Analysis of Kyoto Encyclopedia of Genes and Genomes (KEGG) pathways that are up-regulated or down-regulated between qNSCs and aNSCs showed differences in several homeostatic and metabolic pathways (e.g., lipid metabolism, DNA repair, cell cycle) (7, 12–15) as well as strong differences in the protein homeostasis network (Fig. 1C; figs. S3, A to D, and S4A; and tables S3 to S6). aNSCs exhibited increased expression of proteasome-associated genes (Fig. 1D, fig. S4B, and tables S5 and S6) (7, 15). By contrast, qNSCs had increased expression of lysosome-associated genes (Fig. 1D, fig. S4B, and tables S5 and S6). A motif for the transcription factor EB (TFEB), a master regulator of lysosomes and autophagy (16, 17), was enriched in lysosomal genes of qNSCs (fig. S4C). More generally, TFEB target genes were more highly expressed in qNSCs than in aNSCs (fig. S4C) (17), and TFEB was among the top five most significant upstream regulators of qNSC gene expression (fig. S4D). qNSCs and aNSCs also expressed different types of genes that encode protein chaperones (Fig. 1D, fig. S4E, and table S6): endoplasmic reticulum (ER) unfolded-protein response genes were more highly expressed in qNSCs, whereas the TCP-1 ring complex (TRiC) and prefoldin complex genes were more highly expressed in aNSCs (fig. S4E). Similar differences in branches of the proteostasis network were observed between the transcriptomes of quiescent and activated stem cells of other tissues (muscle and hematopoietic) (fig. S4F). Thus, quiescent and activated stem cells mobilize different branches of the protein quality-control network.

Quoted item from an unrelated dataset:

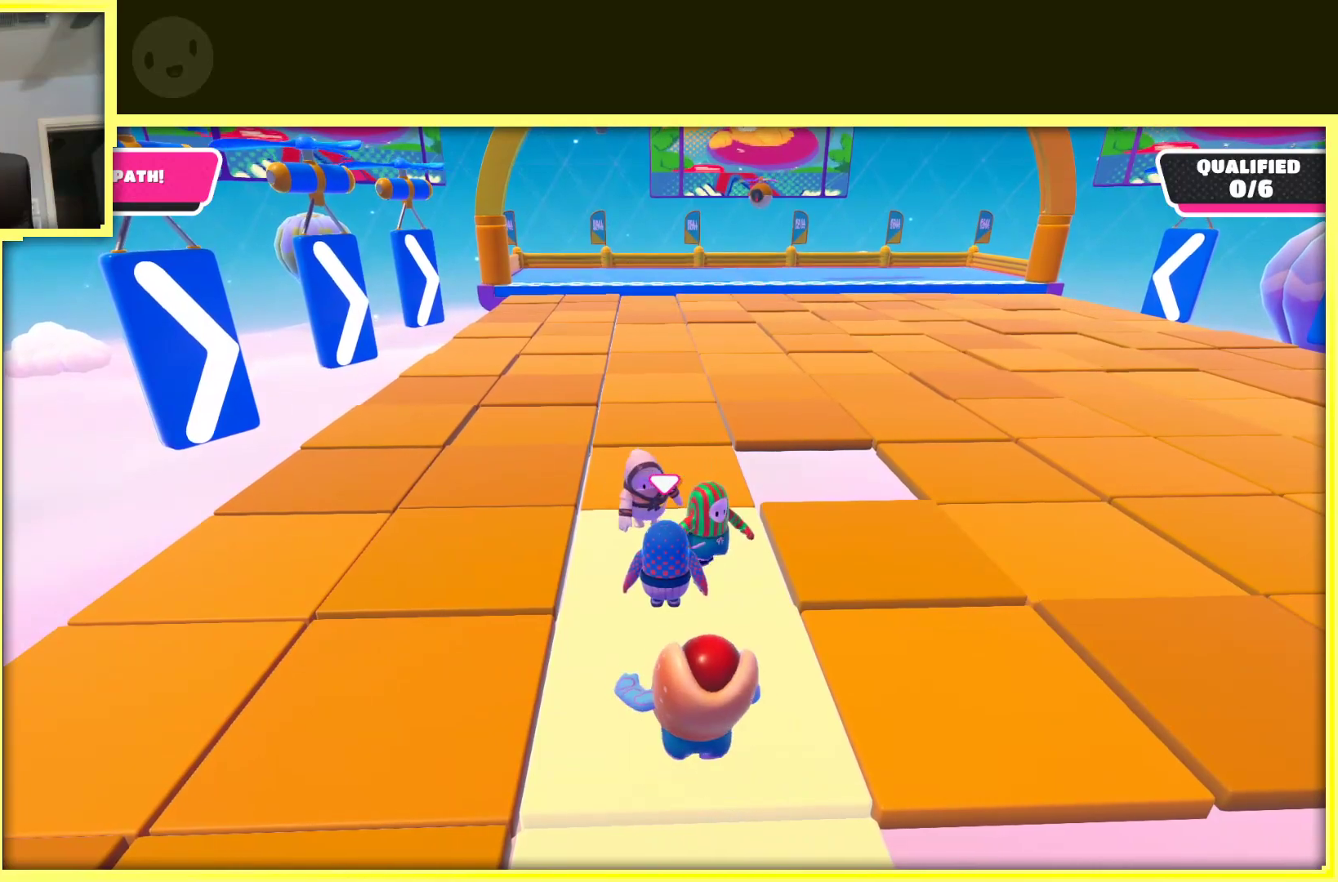
{"buttons": [], "left_stick": "center", "right_stick": "center", "events": []}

We experimentally assessed the status of the lysosomes and proteasomes in qNSCs and aNSCs. Staining for the lysosomal membrane protein LAMP-1 revealed that qNSCs freshly isolated from the adult brain had more LAMP-1 staining than did their activated counterparts (Fig. 1E). This was confirmed by staining for LAMP-1 in whole mounts of the SVZ (fig. S5A). Staining for the lysosomal membrane protein LAMP-2 in a primary culture system for NSC quiescence and activation (18) showed that qNSCs not only had more lysosomes but also larger lysosomes than aNSCs (Fig. 1F and fig. S5B). The large qNSC lysosomes were labeled with LysoTracker, a fluorescent probe specific to acidic organelles (Fig. 1G), suggesting that these lysosomes had the acidity required for proteolytic activity. Lysosomes can fuse with autophagosomes, thereby forming autolysosomes that, in turn, degrade autophagosome contents (3). Using a system in which LC3 (a marker of autophagosomes) is fused to both GFP and mCherry (Fig. 1H) (19), we found that qNSCs contained numerous large lysosomes that had fused with autophagosomes to form autolysosomes but had not yet degraded their contents (Fig. 1H and fig. S5C). Consistently, qNSCs freshly isolated from the SVZ showed less accumulation of LC3 than did aNSCs in response to inhibitors of lysosomal acidification (bafilomycin A and chloroquine) (fig. S5D), indicative of slower degradation of autophagosomes by qNSC lysosomes. Thus, although the lysosomes of qNSCs are acidified, they degrade their contents relatively slowly at steady state.
We then tested whether proteasome activity was different between qNSCs and aNSCs. As predicted by our RNA-seq data, qNSCs directly isolated from the brain had reduced staining for catalytically active proteasomes (Fig. 1I) (20) and conjugated ubiquitin (fig. S5E) compared to that of aNSCs. Furthermore, lysates from primary cultured qNSCs had less proteasome activity than did lysates of aNSCs (fig. S5F). Thus, qNSCs and aNSCs use different branches of the proteostasis network, with qNSCs exhibiting large lysosomes and aNSCs displaying active proteasomes.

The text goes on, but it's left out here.